──やりがいがある分、とても難しそうですね。
「もう、責任重大ですよ(笑)。名作だとか、いいお話だとかじゃなくてもいいんです。本を通して想像の世界をワーッと広げ、なにか子どもたちの心や記憶、柔らかい感性に残るものを手渡してあげたい。読み聞かせのやり方は人それぞれで、声色を変え、顔の表情も使って伝える方法もあります。私は顔は見せず、声色もできるだけつけない。できるだけ『黒子』に徹することにしていました。私を通すことで、想像の世界を狭めたくなかったんです。新型コロナの緊急事態宣言が出る前も、公園で子どもたちを集めて本の読み聞かせもしましたが、子どもたちの目が輝いていましたね」
──想像する「余白」があるのは、本の大きな魅力のひとつです。
「私自身、小さいときに想像や空想の世界に入って遊びまわり、その世界に救われたことがたくさんある。今を生きる子どもたちにも、日々暮らしていて嫌な気持ちになったり、つまずいたりすることがそれぞれにある。そんなときは、想像の世界にどんどん逃げればいいし、そこで心を回復させてあげればいいと思うんです。それこそ、大人たちが『はるちゃん』を見てふっと現実を忘れ、息を抜いたり元気を取り戻したりして、また次の日からがんばるのと同じですね」
──いわば、大人たちのオアシスでもあった『はるちゃん』から約20年、中原さんが演じる役柄も変わってきたと思います。今後、取り組んでみたい役柄やお仕事はありますか。

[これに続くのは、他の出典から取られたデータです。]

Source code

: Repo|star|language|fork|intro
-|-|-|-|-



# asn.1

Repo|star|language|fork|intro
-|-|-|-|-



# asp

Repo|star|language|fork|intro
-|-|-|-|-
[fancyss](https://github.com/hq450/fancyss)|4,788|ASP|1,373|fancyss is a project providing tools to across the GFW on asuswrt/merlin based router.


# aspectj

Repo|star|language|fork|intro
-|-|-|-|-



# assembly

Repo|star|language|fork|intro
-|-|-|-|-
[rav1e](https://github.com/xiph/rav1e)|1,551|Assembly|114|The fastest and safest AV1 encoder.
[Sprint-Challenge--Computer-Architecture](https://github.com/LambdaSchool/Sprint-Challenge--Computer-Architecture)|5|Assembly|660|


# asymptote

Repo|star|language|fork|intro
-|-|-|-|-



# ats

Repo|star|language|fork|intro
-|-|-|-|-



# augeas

「今は歳を重ねた女性の役自体が少ないですよね。海外のドラマや映画のように、中高年の女性が活躍したり、大人の女性に光を当てたりする作品が、もっともっと増えてくれたらいいなと思います」
──確かに、大人の女性が共感できたり、勇気づけられたりする作品が少ない。最近は、それが顕著に感じます。年齢を重ねた女性たちは、今、どういった作品を見ているんでしょう。
「かつては、向田邦子さんが描かれる世界など、大人たちがたくさん登場して、大人が共感できる作品がいろいろとあったように思います。悩んだり失敗したりするのは、若者たちだけじゃない。立派な大人だってちゃんと悩むし、つまずきもする。『大人も失敗していいし、また取り返せるんだよ。もっと楽になっていいんだよ』と、伝えられる作品がやれるといいですね。あぁ、やっぱり『はるちゃん』がやりたいってことなのかな(笑)」
ドラマ『はるちゃん』から22年。20代だった若き女優は公私に渡って様々な経験を積み、大きくなって第二の故郷に場所に帰ってくる日は近いのかもしれない。